Kathleen Sebelius has made a career for herself as a leading Democratic politician and has been the Secretary of the Department of Health and Human Services (HHS) since 2009, after her time as governor of Kansas. A major part of Sebelius’ job has been to help secure and then promote the Affordable Care Act (ACA). While supporters of the legislation have at times applauded her efforts, her work and stance on healthcare, especially in regards to women’s health has also garnered some criticism.
Soon after taking office, Secretary Sebelius testified the following before the Committee on Ways and Means: “High and rising health costs have certainly contributed to the current economic crisis. Rising health costs represent the greatest threat to our long-term economic stability. If rapid health cost growth persists, the Congressional Budget Office estimates that by 2025, 25 percent of our economic output will be tied up in the health system, limiting other investments and priorities. This is why I share the President’s conviction that ‘health care reform cannot wait, it must not wait, and it will not wait another year.’ Inaction is not an option. The status quo is unacceptable, and unsustainable.” Sebelius’ main priority became helping to usher through one of the contentiously argued pieces of legislation in American history.

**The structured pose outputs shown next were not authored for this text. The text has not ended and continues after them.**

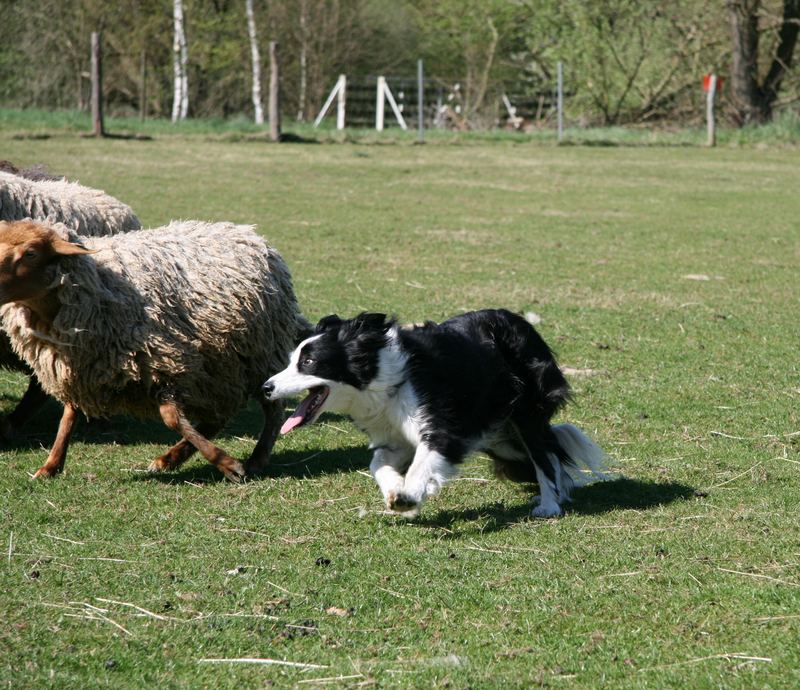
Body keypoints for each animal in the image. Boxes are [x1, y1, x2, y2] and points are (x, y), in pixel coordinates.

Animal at [0, 216, 310, 478]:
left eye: (31, 253)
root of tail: (251, 235)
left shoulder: (164, 361)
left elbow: (171, 418)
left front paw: (228, 463)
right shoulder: (81, 366)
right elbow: (68, 416)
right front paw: (51, 465)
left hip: (257, 353)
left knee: (273, 409)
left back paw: (256, 458)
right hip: (221, 367)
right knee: (219, 415)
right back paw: (172, 458)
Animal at [262, 308, 608, 516]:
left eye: (308, 362)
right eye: (292, 360)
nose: (266, 387)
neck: (382, 378)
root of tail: (519, 320)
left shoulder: (445, 429)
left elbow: (422, 463)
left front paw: (409, 496)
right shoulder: (394, 438)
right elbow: (378, 463)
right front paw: (395, 491)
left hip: (524, 414)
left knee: (544, 457)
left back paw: (549, 505)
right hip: (498, 437)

Secretary Sebelius has often times been the public face of advocacy for women’s health issues and the Affordable Care Act. For example, in a 2012 op-ed published in the Huffington Post, Sebelius wrote, “Women's health decisions shouldn’t be made by politicians or insurance companies. Rather than wasting time refighting old political battles, this Administration is moving forward and putting women in control of their own health care. If women are going to take care of their families and friends, they have to take care of themselves. The Affordable Care Act is making it easier for women to do that by making health care more accessible and affordable for millions of American women and families.” Part of the strategy Sebelius uses here is to emphasize women’s decision making power and intelligence, rather than falling back on old stereotypes insinuating women’s lack of discernment, a trope particularly called upon in debates around abortion.
Sebelius is understandably a favorite target for anti-abortion advocates who question the logic of the pro-choice Catholic from Kansas. However, Sebelius also has been under fire from the Left after she lead the charge to reverse the FDA’s decision on over-the-counter emergency contraception. In 2011 The New York Times reported that, “For the first time ever, the Health and Human Services secretary publicly overruled the Food and Drug Administration, refusing…to allow emergency contraceptives to be sold over the counter, including to young teenagers.” While this ruling was eventually overturned, Sebelius’ turnabout damaged her credibility with many supporters of women’s rights. As Jodi Jacobson, Editor in Chief of RH Reality Check, writes, “politicians and religious leaders alike will, when it suits them, marginalize the rights and needs of women to advance their own interests and need for power. And somewhere, someone in the Obama Administration, perhaps the president himself, gave the cue to HHS to overrule the FDA decision. And clearly, as she sometimes did as governor of Kansas, Sebelius did the deed.”
The bumpy rollout of www.healthcare.gov has also been a part of Sebelius’ tenure of HHS secretary. The Washington Post reports that during a photo-op in Miami, the “embattled HealthCare.gov Web site reportedly crashed Tuesday as Secretary of Health and Human Services Kathleen Sebelius was watching a couple sign up for health insurance.” Besides the general embarrassment of such reports, Sebelius herself has been blamed for the website's slow start.
Additionally, legal challenges to the ACA, such as the current kerfuffle with Hobby Lobby, prove that opponents to the legislation are not slowing down in their attempts to dismantle the law.
Despite this censure, Sebelius remains one of the most important figures in the implementation of the ACA and will undoubtedly continue to be the go to figure in the administration as open enrollment in the health care market draws to a close on March 31, 2014 and the next phase of the ACA begins.